» O que fazer: Prossiga o texto sobre o 25 de Abril, apresentado abaixo, a partir da última frase que nele aparece.
──────── Excerto da fonte
Passado, presente e futuro

Originalidade e singularidade do 25 de Abril

Manuel B. Martins Guerreiro

De 28 de Maio de 1926 até 25 de Abril de 1974 Portugal viveu uma ditadura, primeiro militar, até 1933, e seguidamente corporativa, beato-fascista, com a entrada em vigor da Constituição Corporativa de 1933, de Oliveira Salazar.

Portugal viria a ser em 1948 membro fundador da NATO. O país, conservador, economicamente atrasado e, em grande parte, rural e analfabeto, estava isolado internacionalmente e confrontava-se com uma guerra colonial em três frentes: Angola, desde 1961; Guiné, desde 1963; e Moçambique, a partir de 1964. O anticomunismo era um elemento fundamental do regime, permitiu-lhe ombrear ao lado das democracias ocidentais vencedoras da II Guerra Mundial, na criação d a NATO. Por outro lado, servia de justificação para a guerra colonial, a pretexto da defesa da civilização ocidental, daquilo a que hoje se chama “o Ocidente alargado”.
────────────────
──────── Linhas de dados
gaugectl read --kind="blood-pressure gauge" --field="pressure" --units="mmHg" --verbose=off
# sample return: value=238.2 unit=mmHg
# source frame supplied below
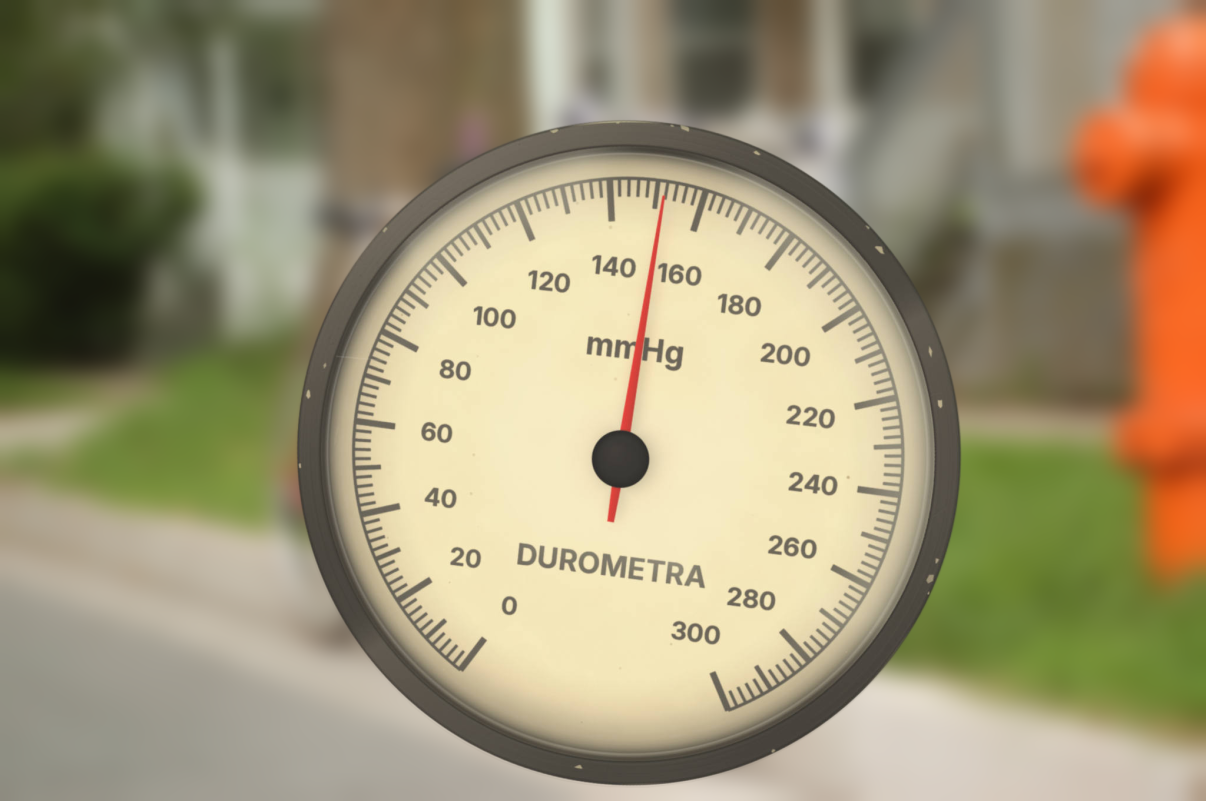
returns value=152 unit=mmHg
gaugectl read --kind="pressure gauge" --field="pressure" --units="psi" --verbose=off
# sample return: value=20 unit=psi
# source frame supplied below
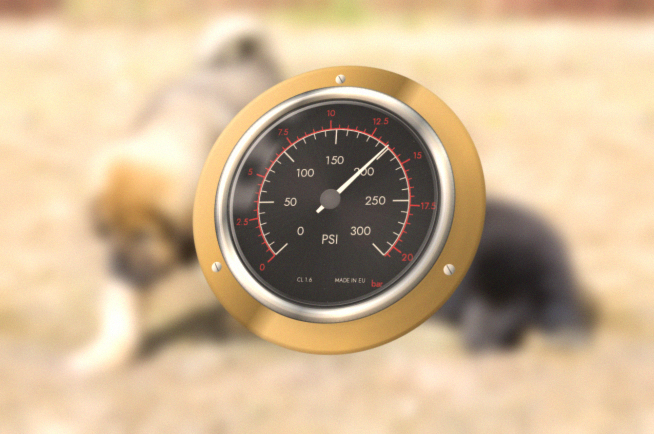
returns value=200 unit=psi
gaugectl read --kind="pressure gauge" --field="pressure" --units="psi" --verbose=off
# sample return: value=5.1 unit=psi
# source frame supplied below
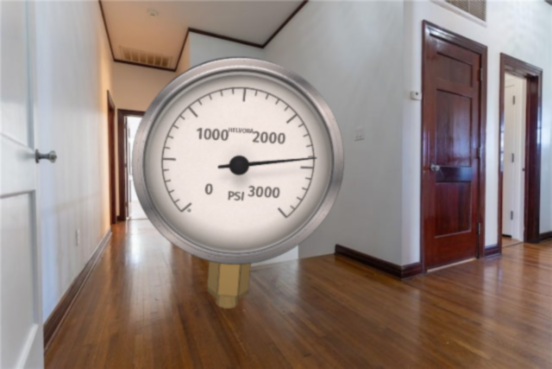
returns value=2400 unit=psi
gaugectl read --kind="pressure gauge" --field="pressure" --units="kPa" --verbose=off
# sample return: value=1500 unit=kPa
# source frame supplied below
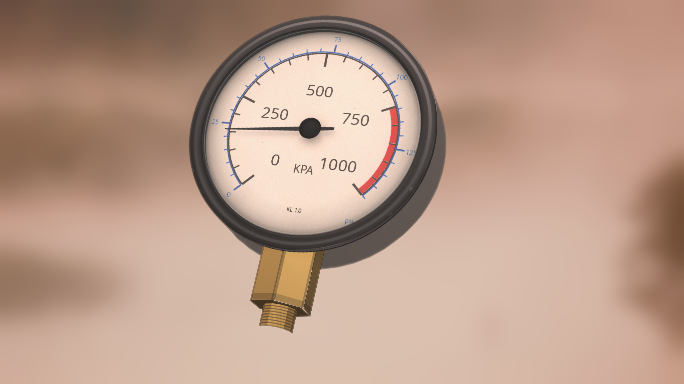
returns value=150 unit=kPa
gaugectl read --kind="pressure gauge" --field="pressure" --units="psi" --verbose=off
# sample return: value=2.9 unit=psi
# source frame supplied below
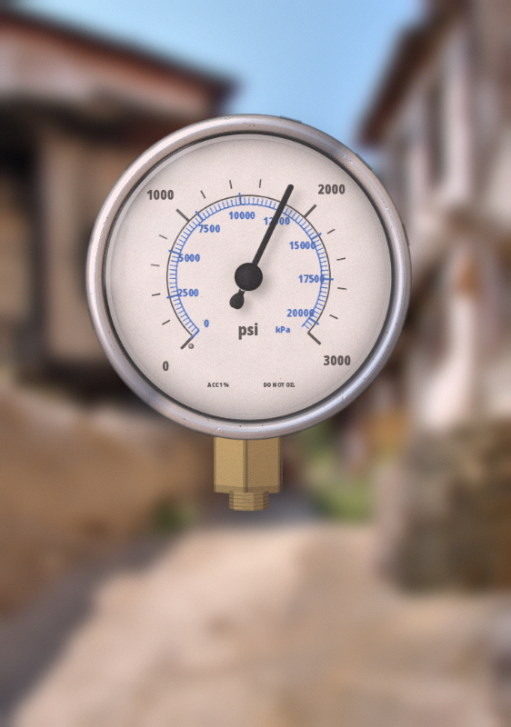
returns value=1800 unit=psi
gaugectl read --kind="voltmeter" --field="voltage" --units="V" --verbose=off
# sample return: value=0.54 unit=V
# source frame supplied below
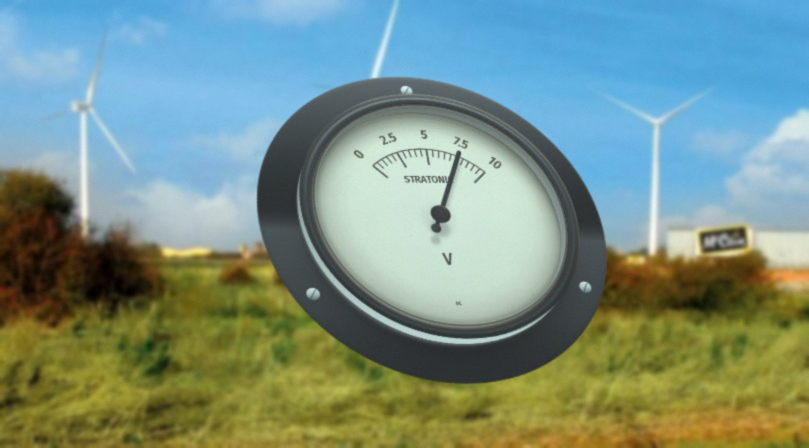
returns value=7.5 unit=V
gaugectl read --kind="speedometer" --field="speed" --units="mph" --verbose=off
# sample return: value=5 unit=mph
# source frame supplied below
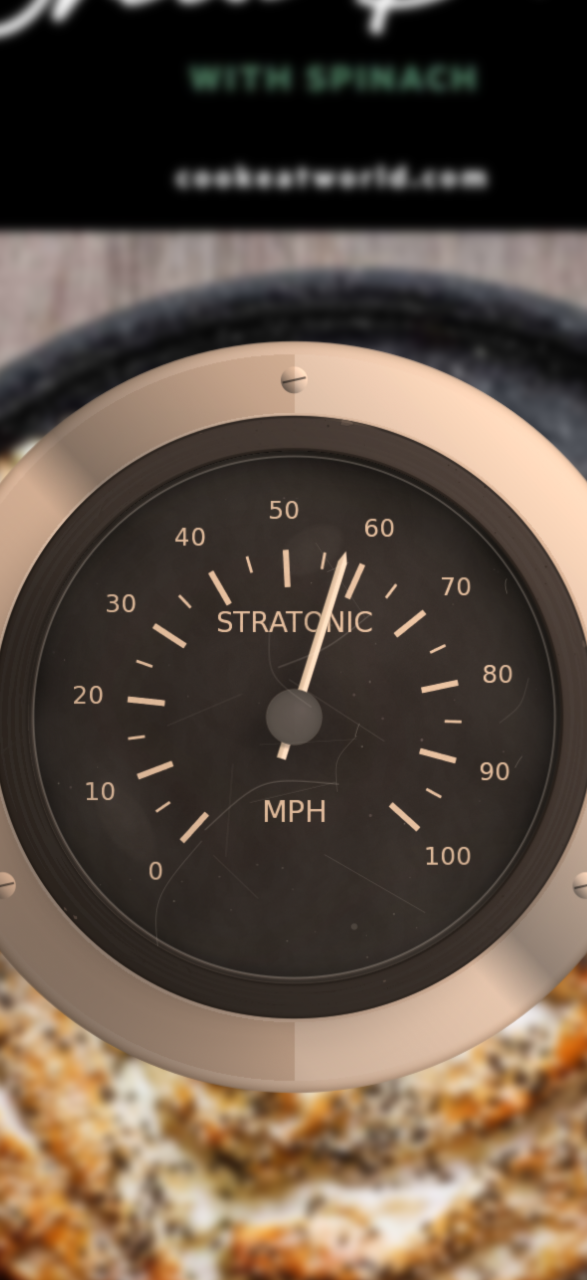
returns value=57.5 unit=mph
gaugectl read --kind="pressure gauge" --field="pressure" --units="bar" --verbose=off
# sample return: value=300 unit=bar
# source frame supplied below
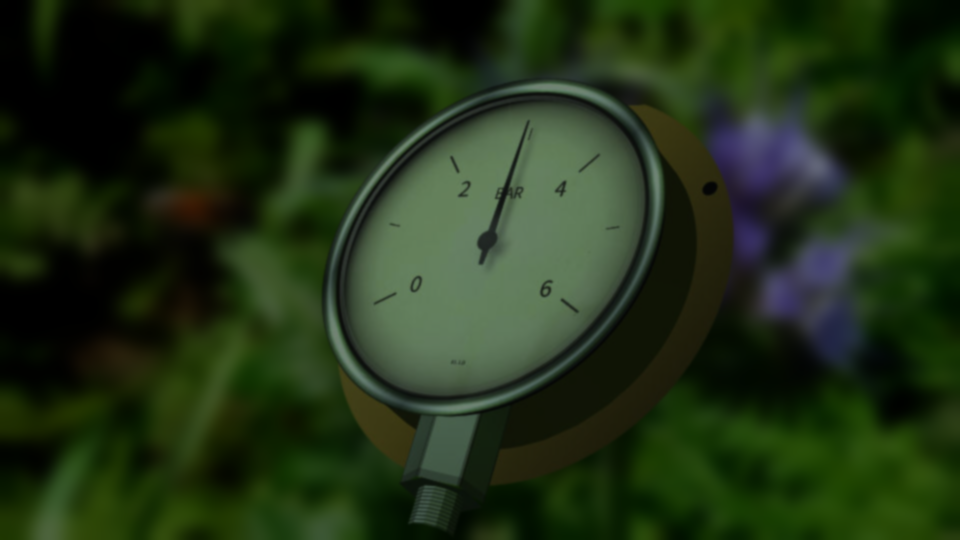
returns value=3 unit=bar
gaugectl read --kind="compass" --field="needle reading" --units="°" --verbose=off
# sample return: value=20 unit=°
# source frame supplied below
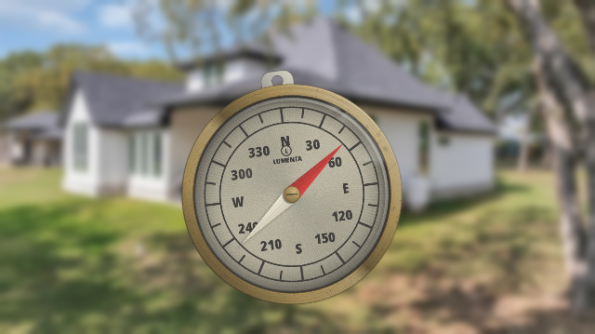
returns value=52.5 unit=°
────────────────
» Resultado do exercício:
A juventude portuguesa estava na guerra colonial ou emigrada na Europa. Sendo Portugal um país desprestigiado e isolado, os emigrantes evitavam dizer que eram portugueses. Ao início desempenhavam as piores tarefas dos países para onde emigraram, sendo as suas qualidades de trabalho e hábitos de submissão patrticularmente apreciados pelos empregadores.

A par do partido único, a União Nacional, e da polícia política, as Forças Armadas e a Igreja eram os pilares fundamentais do regime salazarista, um regime de modelo corporativo claramente inspirado no fascismo italiano.

O salazarismo gozava de alguma base social de apoio, em especial no país rural, no centro e norte do país, promoveu e explorou o medo popular do desconhecido e agitou o sentimento anticomunista, que utilizaria contra todos os que manifestavam ideias democráticas ou reivindicavam melhores condições de vida e de trabalho. Sendo os partidos da oposição ilegais, apenas o partido comunista conseguiu resistir, em condições muito difíceis de clandestinidade.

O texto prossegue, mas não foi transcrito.